La compagnia Ivory Medical, che si occuperà del tutto, ha scelto di coltivare 10 ettari di terreno adiacenti alla prigione proprio per l’alto livello di sicurezza che verrà in questo modo garantito al progetto. Stando alle fonti, starebbe inoltre preparando i documenti per un’offerta di locazione di altri 80 ettari limitrofi della Buffalo Range.

La legalizzazione della cannabis medica e terapeutica avvenuta in Zimbabwe nel 2018 tramite la legge SI 62/18, poi ampliata con la SI 178/18 che riduce le tasse per la coltivazione di cannabis da 50 000$ a 10 000$ locali.

La stessa legge consente all’Aeroporto Internazionale Robert Mugabe, situato ad Harare, di essere l’unica via di accesso per prodotti a base di cannabis.

La Ivory Medical è in partnership con la NSK Holdings & International Investors in qualità di investitori, con il Ministero della Salute e dell’Infanzia, e con una società portoghese, Symtomax, che fornisce servizi tecnici e agricoli.

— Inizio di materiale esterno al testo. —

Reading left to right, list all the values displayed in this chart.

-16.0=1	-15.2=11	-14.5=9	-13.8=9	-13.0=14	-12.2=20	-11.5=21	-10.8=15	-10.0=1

Il piano della Ivory Medical è quello di estrarre olio di cannabis con metodi all’avanguardia, che la confermino leader nella produzione end to end in Zimbabwe.

“Siccome si tratta di un progetto abbastanza delicato e unico nel proprio genere nella provincia di Chiredzi e Masvingo, abbiamo bisogno di ulteriori confronti e approfondimenti con tutte le parti interessate” ha dichiarato Peter Mugodhi, direttore dell’Agenzia di Management Ambientale del distretto di Chiredzi.

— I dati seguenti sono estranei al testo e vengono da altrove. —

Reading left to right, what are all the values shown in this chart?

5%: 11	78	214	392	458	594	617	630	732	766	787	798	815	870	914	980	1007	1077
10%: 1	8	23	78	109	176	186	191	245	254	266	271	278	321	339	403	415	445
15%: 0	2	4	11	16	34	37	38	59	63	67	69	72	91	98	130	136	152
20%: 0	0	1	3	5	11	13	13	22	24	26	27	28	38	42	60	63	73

Lo Zimbabwe è l’ultimo stato africano ad aver legalizzato a scopo medico la cannabis dopo il Sudafrica e il Lesotho, mentre l’uso ricreativo rimane illegale e trattato con pene severe. Prima della legge SI 62/18, la produzione e il possesso di cannabis potevano comportare fino a 12 anni di reclusione.
Nonostante la marijuana sia ancora fuori legge nella maggior parte del continente, ci sono diversi Stati, tra cui Malawi e Ghana, che stanno sondando il terreno per giungere eventualmente alla legalizzazione.

Viene stimato che la vendita di prodotti a base di cannabis possa fruttare allo stato dello Zimbabwe circa 7 miliardi di dollari nella valuta locale, entro il 2023.